- **DATA EXCERPTS**:
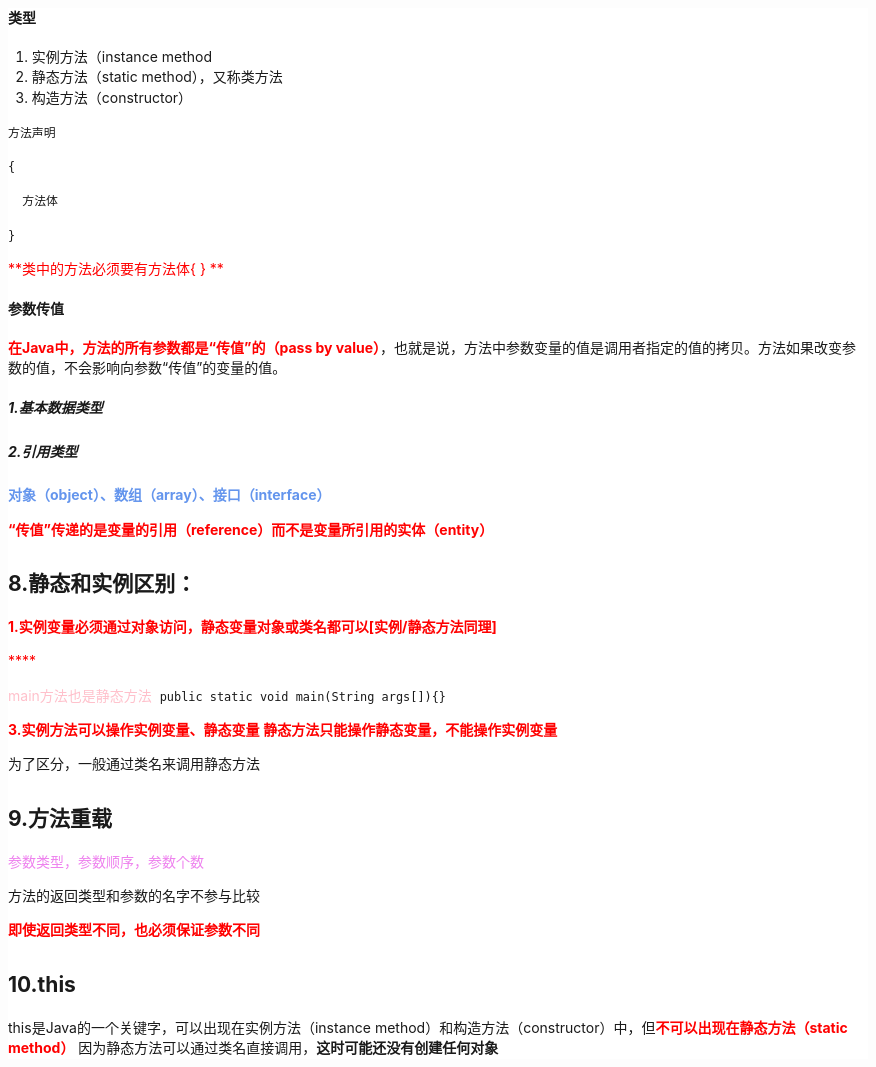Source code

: #### 类型

1. 实例方法（instance method
2. 静态方法（static method），又称类方法
3. 构造方法（constructor）

`方法声明`

`{ `

`  方法体`

`}`

<font color='red'>**类中的方法必须要有方法体{ } **</font>

#### 参数传值

<font color='red'>**在Java中，方法的所有参数都是“传值”的（pass by value）**</font>，也就是说，方法中参数变量的值是调用者指定的值的拷贝。方法如果改变参数的值，不会影响向参数“传值”的变量的值。

##### 1.**基本数据类型**

##### 2.**引用类型**

**<font color='CornflowerBlue'>对象（object）、数组（array）、接口（interface）</font>**

<font color='red'>**“传值”传递的是变量的引用（reference）而不是变量所引用的实体（entity）**</font>



## 8.静态和实例区别：

<font color='red'>**1.实例变量必须通过对象访问，静态变量对象或类名都可以[实例/静态方法同理]**</font>

<font color='red'>****</font>

<font color='pink'>main方法也是静态方法 </font> `public static void main(String args[]){}`

<font color='red'>**3.实例方法可以操作实例变量、静态变量**</font>
<font color='red'>**静态方法只能操作静态变量，不能操作实例变量**</font>

为了区分，一般通过类名来调用静态方法



## 9.方法重载

<font color='#EE82EE'>参数类型，参数顺序，参数个数</font>

方法的返回类型和参数的名字不参与比较

<font color='red'>**即使返回类型不同，也必须保证参数不同**</font>

## 10.this

this是Java的一个关键字，可以出现在实例方法（instance method）和构造方法（constructor）中，但<font color='red'>**不可以出现在静态方法（static method）**</font>
因为静态方法可以通过类名直接调用，**这时可能还没有创建任何对象**


[^内部类和外部类有什么区别?]: 一个类中嵌套另一个类，**包含嵌套类的类**称为内部类的外部类，【无static修饰为内部类，有static则为静态嵌套类，内部类可以访问外部类的成员，内部类不能定义任何静态成员。静态嵌套只能访问静态成员。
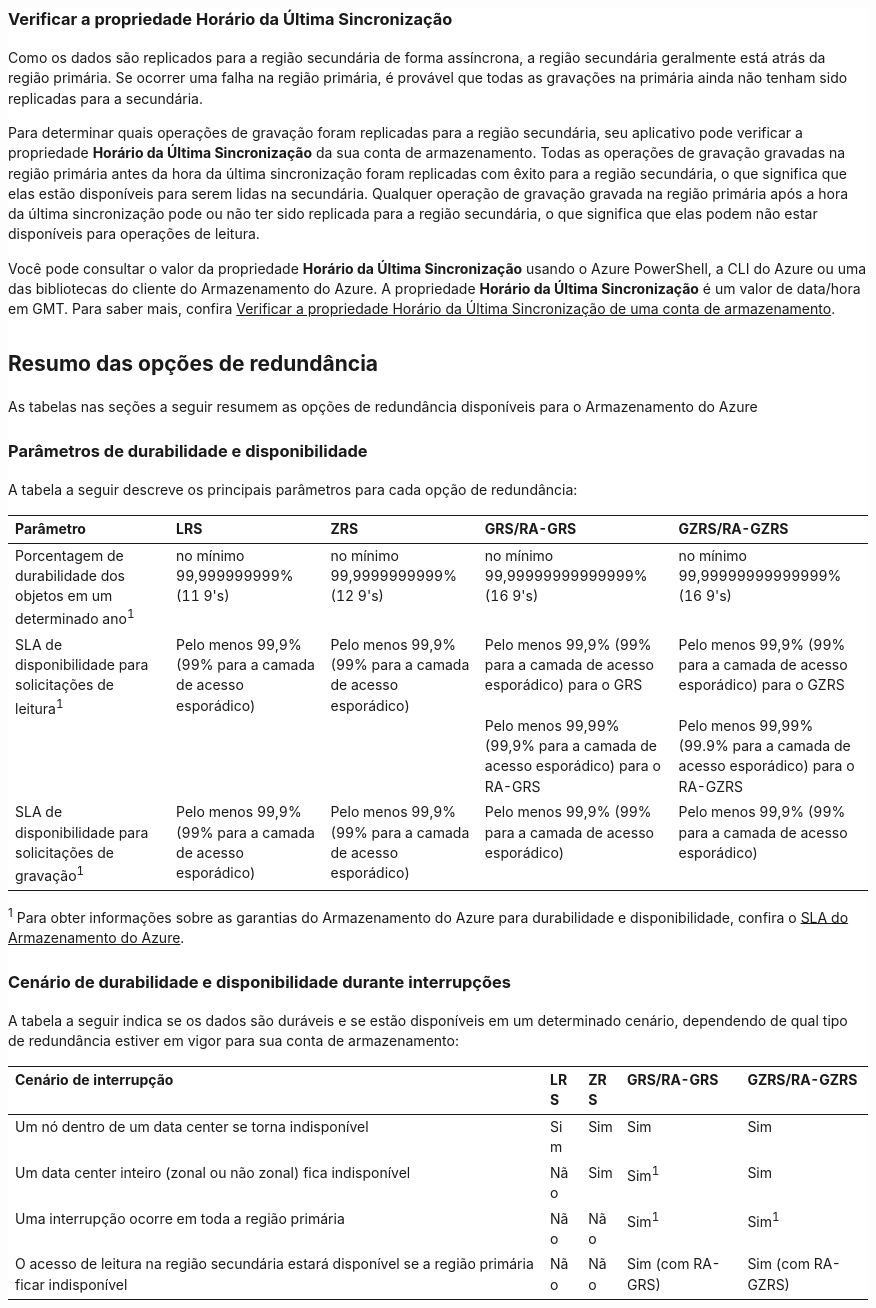 ### <a name="check-the-last-sync-time-property"></a>Verificar a propriedade Horário da Última Sincronização

Como os dados são replicados para a região secundária de forma assíncrona, a região secundária geralmente está atrás da região primária. Se ocorrer uma falha na região primária, é provável que todas as gravações na primária ainda não tenham sido replicadas para a secundária.

Para determinar quais operações de gravação foram replicadas para a região secundária, seu aplicativo pode verificar a propriedade **Horário da Última Sincronização** da sua conta de armazenamento. Todas as operações de gravação gravadas na região primária antes da hora da última sincronização foram replicadas com êxito para a região secundária, o que significa que elas estão disponíveis para serem lidas na secundária. Qualquer operação de gravação gravada na região primária após a hora da última sincronização pode ou não ter sido replicada para a região secundária, o que significa que elas podem não estar disponíveis para operações de leitura.

Você pode consultar o valor da propriedade **Horário da Última Sincronização** usando o Azure PowerShell, a CLI do Azure ou uma das bibliotecas do cliente do Armazenamento do Azure. A propriedade **Horário da Última Sincronização** é um valor de data/hora em GMT. Para saber mais, confira [Verificar a propriedade Horário da Última Sincronização de uma conta de armazenamento](last-sync-time-get.md).

## <a name="summary-of-redundancy-options"></a>Resumo das opções de redundância

As tabelas nas seções a seguir resumem as opções de redundância disponíveis para o Armazenamento do Azure

### <a name="durability-and-availability-parameters"></a>Parâmetros de durabilidade e disponibilidade

A tabela a seguir descreve os principais parâmetros para cada opção de redundância:

| Parâmetro                                                                                                 | LRS                             | ZRS                              | GRS/RA-GRS                                  | GZRS/RA-GZRS                              |
| :------------------------------------------------------------------------------------------------------- | :------------------------------ | :------------------------------- | :----------------------------------- | :----------------------------------- |
| Porcentagem de durabilidade dos objetos em um determinado ano<sup>1</sup>                                          | no mínimo 99,999999999% (11 9's) | no mínimo 99,9999999999% (12 9's) | no mínimo 99,99999999999999% (16 9's) | no mínimo 99,99999999999999% (16 9's) |
| SLA de disponibilidade para solicitações de leitura<sup>1</sup>  | Pelo menos 99,9% (99% para a camada de acesso esporádico) | Pelo menos 99,9% (99% para a camada de acesso esporádico) | Pelo menos 99,9% (99% para a camada de acesso esporádico) para o GRS<br /><br />Pelo menos 99,99% (99,9% para a camada de acesso esporádico) para o RA-GRS | Pelo menos 99,9% (99% para a camada de acesso esporádico) para o GZRS<br /><br />Pelo menos 99,99% (99.9% para a camada de acesso esporádico) para o RA-GZRS |
| SLA de disponibilidade para solicitações de gravação<sup>1</sup>  | Pelo menos 99,9% (99% para a camada de acesso esporádico) | Pelo menos 99,9% (99% para a camada de acesso esporádico) | Pelo menos 99,9% (99% para a camada de acesso esporádico) | Pelo menos 99,9% (99% para a camada de acesso esporádico) |

<sup>1</sup> Para obter informações sobre as garantias do Armazenamento do Azure para durabilidade e disponibilidade, confira o [SLA do Armazenamento do Azure](https://azure.microsoft.com/support/legal/sla/storage/).

### <a name="durability-and-availability-by-outage-scenario"></a>Cenário de durabilidade e disponibilidade durante interrupções

A tabela a seguir indica se os dados são duráveis e se estão disponíveis em um determinado cenário, dependendo de qual tipo de redundância estiver em vigor para sua conta de armazenamento:

| Cenário de interrupção                                                                                                 | LRS                             | ZRS                              | GRS/RA-GRS                                  | GZRS/RA-GZRS                              |
| :------------------------------------------------------------------------------------------------------- | :------------------------------ | :------------------------------- | :----------------------------------- | :----------------------------------- |
| Um nó dentro de um data center se torna indisponível                                                                 | Sim                             | Sim                              | Sim                                  | Sim                                 |
| Um data center inteiro (zonal ou não zonal) fica indisponível                                           | Não                              | Sim                              | Sim<sup>1</sup>                                  | Sim                                  |
| Uma interrupção ocorre em toda a região primária                                                                                     | Não                              | Não                               | Sim<sup>1</sup>                                  | Sim<sup>1</sup>                                  |
| O acesso de leitura na região secundária estará disponível se a região primária ficar indisponível | Não                              | Não                               | Sim (com RA-GRS)                                   | Sim (com RA-GZRS)                                 |
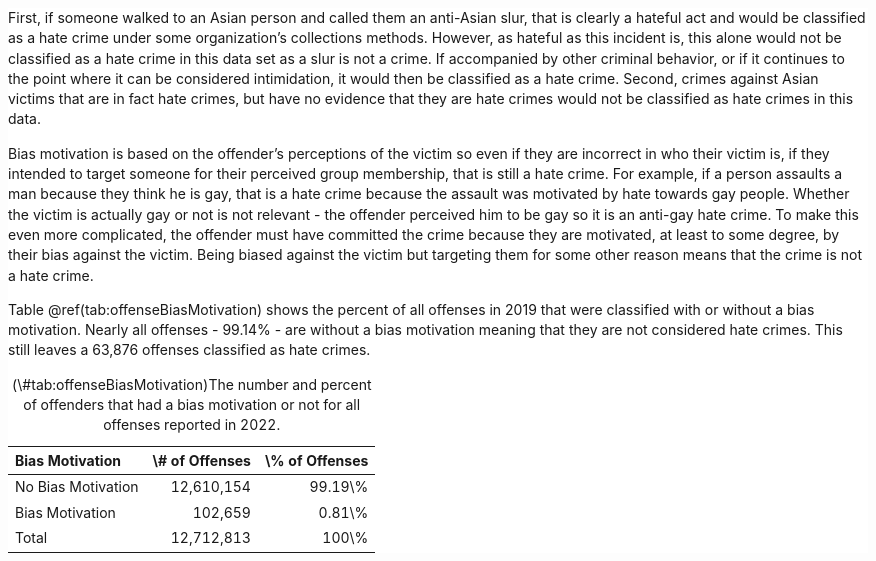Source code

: First, if someone walked to an Asian person and called them an anti-Asian slur, that is clearly a hateful act and would be classified as a hate crime under some organization’s collections methods. However, as hateful as this incident is, this alone would not be classified as a hate crime in this data set as a slur is not a crime. If accompanied by other criminal behavior, or if it continues to the point where it can be considered intimidation, it would then be classified as a hate crime. Second, crimes against Asian victims that are in fact hate crimes, but have no evidence that they are hate crimes would not be classified as hate crimes in this data.

Bias motivation is based on the offender’s perceptions of the victim so even if they are incorrect in who their victim is, if they intended to target someone for their perceived group membership, that is still a hate crime. For example, if a person assaults a man because they think he is gay, that is a hate crime because the assault was motivated by hate towards gay people. Whether the victim is actually gay or not is not relevant - the offender perceived him to be gay so it is an anti-gay hate crime. To make this even more complicated, the offender must have committed the crime because they are motivated, at least to some degree, by their bias against the victim. Being biased against the victim but targeting them for some other reason means that the crime is not a hate crime.

Table \@ref(tab:offenseBiasMotivation) shows the percent of all offenses in 2019 that were classified with or without a bias motivation. Nearly all offenses - 99.14% - are without a bias motivation meaning that they are not considered hate crimes. This still leaves a 63,876 offenses classified as hate crimes. 

<table class="table table-striped" style="width: auto !important; margin-left: auto; margin-right: auto;">
<caption>(\#tab:offenseBiasMotivation)The number and percent of offenders that had a bias motivation or not for all offenses reported in 2022.</caption>
 <thead>
  <tr>
   <th style="text-align:left;"> Bias Motivation </th>
   <th style="text-align:right;"> \# of Offenses </th>
   <th style="text-align:right;"> \% of Offenses </th>
  </tr>
 </thead>
<tbody>
  <tr>
   <td style="text-align:left;"> No Bias Motivation </td>
   <td style="text-align:right;"> 12,610,154 </td>
   <td style="text-align:right;"> 99.19\% </td>
  </tr>
  <tr>
   <td style="text-align:left;"> Bias Motivation </td>
   <td style="text-align:right;"> 102,659 </td>
   <td style="text-align:right;"> 0.81\% </td>
  </tr>
  <tr>
   <td style="text-align:left;"> Total </td>
   <td style="text-align:right;"> 12,712,813 </td>
   <td style="text-align:right;"> 100\% </td>
  </tr>
</tbody>
</table>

- **THE TASK**:
Pick out every line in the rows above that contains the word "estão" and copy each one.

- **ANSWER SECTION**:
Para determinar quais operações de gravação foram replicadas para a região secundária, seu aplicativo pode verificar a propriedade **Horário da Última Sincronização** da sua conta de armazenamento. Todas as operações de gravação gravadas na região primária antes da hora da última sincronização foram replicadas com êxito para a região secundária, o que significa que elas estão disponíveis para serem lidas na secundária. Qualquer operação de gravação gravada na região primária após a hora da última sincronização pode ou não ter sido replicada para a região secundária, o que significa que elas podem não estar disponíveis para operações de leitura.
A tabela a seguir indica se os dados são duráveis e se estão disponíveis em um determinado cenário, dependendo de qual tipo de redundância estiver em vigor para sua conta de armazenamento:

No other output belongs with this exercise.